The American Immigration Lawyers Association reports that violations of medical standards played a prominent role in eight deaths in immigration detention facilities from 2010 to 2012. The AILA reports that at least 10 deaths have occurred so far in 2017.
The DHS report also noted severe issues with regard to food handling and safety, endangering the health of detainees. “We observed spoiled, wilted, and moldy produce and other food in kitchen refrigerators, as well as food past its expiration date. We also found expired frozen food, including meat, and thawing meat without labels indicating when it had begun thawing or the date by which it must be used.” ICE does not require detention facilities to abide by US Department of Agriculture food safety and handling protocols.
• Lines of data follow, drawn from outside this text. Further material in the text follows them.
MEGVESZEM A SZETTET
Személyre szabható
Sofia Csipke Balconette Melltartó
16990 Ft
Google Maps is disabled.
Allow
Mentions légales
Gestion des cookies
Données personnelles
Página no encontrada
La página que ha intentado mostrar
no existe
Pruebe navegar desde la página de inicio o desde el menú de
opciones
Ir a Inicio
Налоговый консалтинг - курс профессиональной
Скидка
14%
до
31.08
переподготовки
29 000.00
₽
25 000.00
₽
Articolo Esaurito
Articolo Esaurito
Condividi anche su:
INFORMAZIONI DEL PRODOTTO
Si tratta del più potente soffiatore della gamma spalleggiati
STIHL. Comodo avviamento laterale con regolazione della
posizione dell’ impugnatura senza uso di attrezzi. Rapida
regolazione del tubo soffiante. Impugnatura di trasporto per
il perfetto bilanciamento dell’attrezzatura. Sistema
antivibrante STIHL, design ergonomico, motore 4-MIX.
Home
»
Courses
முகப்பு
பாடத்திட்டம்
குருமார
A common thread throughout the study was that administration at these facilities failed to keep records in order to cover its actions. Investigators reviewed electronic and paper medical files and grievance logs. It investigated the health, safety, and welfare requirements, the use of segregation, force, restraints, medical and mental health care, as well as translation and interpretation and the processes by which grievances were handled within facilities.
Inspectors often found grievances that, despite being submitted in the appropriate manner, had not been followed up thoroughly, or were collected only to sit untouched. “Some detainees reported that staff obstructed or delayed their grievances or intimidated them, through fear of retaliation, into not complaining. These deterrents may prevent detainees from filing grievances about serious concerns that should be addressed and resolved,” the report noted.
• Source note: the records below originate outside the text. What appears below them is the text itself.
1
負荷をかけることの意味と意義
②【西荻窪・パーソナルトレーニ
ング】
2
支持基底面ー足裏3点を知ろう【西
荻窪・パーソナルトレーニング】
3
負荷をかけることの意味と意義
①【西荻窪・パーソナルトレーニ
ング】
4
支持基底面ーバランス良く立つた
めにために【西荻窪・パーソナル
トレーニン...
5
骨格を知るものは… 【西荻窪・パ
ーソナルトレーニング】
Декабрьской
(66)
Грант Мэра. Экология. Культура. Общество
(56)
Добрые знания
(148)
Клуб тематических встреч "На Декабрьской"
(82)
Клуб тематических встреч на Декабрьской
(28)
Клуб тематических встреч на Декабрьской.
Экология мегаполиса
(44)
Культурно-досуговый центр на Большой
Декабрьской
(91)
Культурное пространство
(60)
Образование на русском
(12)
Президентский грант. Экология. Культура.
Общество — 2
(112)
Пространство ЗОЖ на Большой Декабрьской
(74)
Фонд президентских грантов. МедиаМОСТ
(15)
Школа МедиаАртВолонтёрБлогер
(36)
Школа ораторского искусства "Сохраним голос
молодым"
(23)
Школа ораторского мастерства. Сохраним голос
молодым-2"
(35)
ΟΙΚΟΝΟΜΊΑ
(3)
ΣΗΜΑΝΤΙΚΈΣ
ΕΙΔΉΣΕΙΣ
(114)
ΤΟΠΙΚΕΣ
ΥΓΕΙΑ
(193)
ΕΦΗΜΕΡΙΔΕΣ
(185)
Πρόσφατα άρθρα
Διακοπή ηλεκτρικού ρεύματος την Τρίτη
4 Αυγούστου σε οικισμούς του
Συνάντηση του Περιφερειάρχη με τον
Accoring to the report, staff often neglected to tell detainees why they were being segregated. Detainees were found to be held in “administrative segregation for extended periods of time without documented, periodic reviews that are required to justify continued segregation. Some detainees were locked down in their cells for violations of minor rules without required written notification of reasons for lock-down and appeal options.”
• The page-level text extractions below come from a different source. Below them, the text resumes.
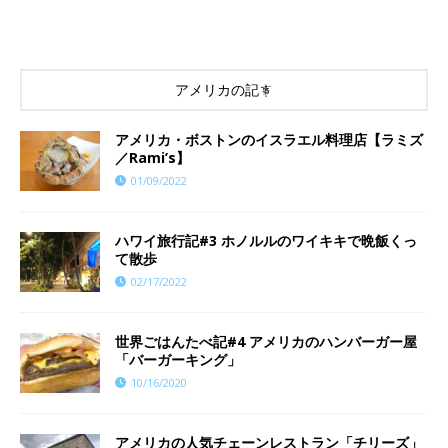
アメリカの記事
アメリカ・ボストンのイスラエル料理店【ラミズ
／Rami’s】
01/09/2022
ハワイ旅行記#3 ホノルルのワイキキで晩飯くっ
て散歩
02/17/2022
世界ごはんたべ記#4 アメリカのハンバーガー屋
「バーガーキング」
10/16/2020
アメリカの人気チェーンレストラン「チリーズ」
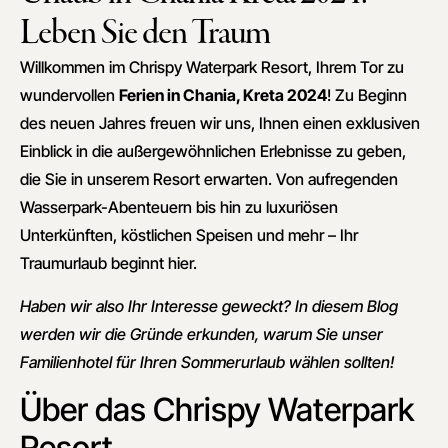
Leben Sie den Traum
Willkommen im Chrispy Waterpark Resort, Ihrem Tor zu
wundervollen
Ferien in Chania, Kreta 2024
! Zu Beginn
des neuen Jahres freuen wir uns, Ihnen einen exklusiven
Einblick in die außergewöhnlichen Erlebnisse zu geben,
die Sie in unserem Resort erwarten. Von aufregenden
Wasserpark-Abenteuern bis hin zu luxuriösen
Unterkünften, köstlichen Speisen und mehr – Ihr
Traumurlaub beginnt hier.
Haben wir also Ihr Interesse geweckt? In diesem Blog
werden wir die Gründe erkunden, warum Sie unser
Familienhotel für Ihren Sommerurlaub wählen sollten!
Über das Chrispy Waterpark
Resort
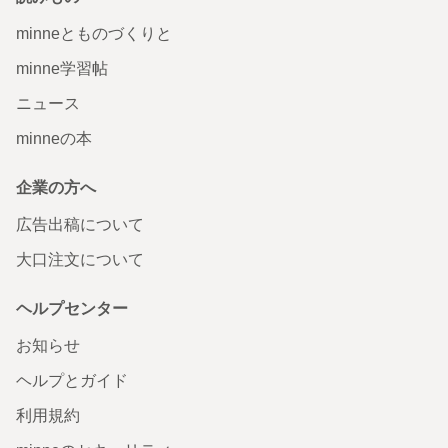
minneとものづくりと
minne学習帖
ニュース
minneの本
企業の方へ
広告出稿について
大口注文について
ヘルプセンター
お知らせ
ヘルプとガイド
利用規約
The horrific experience of US citizen Davino Watson, illegally held by ICE for three and half years, gives a glimpse into the outright negligence condoned by government officials.
Detention centers are ostensibly not intended to be places of “punishment,” though every indicator points to the similarly violent, unhealthy, and dehumanizing conditions found within US prisons. Since June there have been four hunger strikes at the private for-profit Adelanto Detention Center facility in Southern California alone, which houses 1,900 detainees. The striker’s demands include reduced bond, more time for religious services, paperwork in their native languages, higher quality food, clean water 24 hours a day, and better treatment from guards and staff.
Following a suicide by hanging in August 2017 at Adelanto, detainee Alexander Burgos Mejia, who was first on the scene, reported, “I think doing something like that is something that has crossed the mind of all of us who are locked up here.”
Legislation passed in 2009 required that ICE end contracts with facilities that failed two inspections in a row. However, not one ICE facility has been closed due to multiple failed inspections. The DHS report concludes with toothless recommendations to ICE that function only to provide a veneer of oversight.
Workers and students must advocate the formation of defense committees to protect their friends, families, and communities from the horrors of detention and deportation overseen by Obama and handed down seamlessly to Trump. Supported by both of the ruling parties, ICE is able to act with complete impunity as it subjects immigrants and refugees to conditions worse than those of livestock.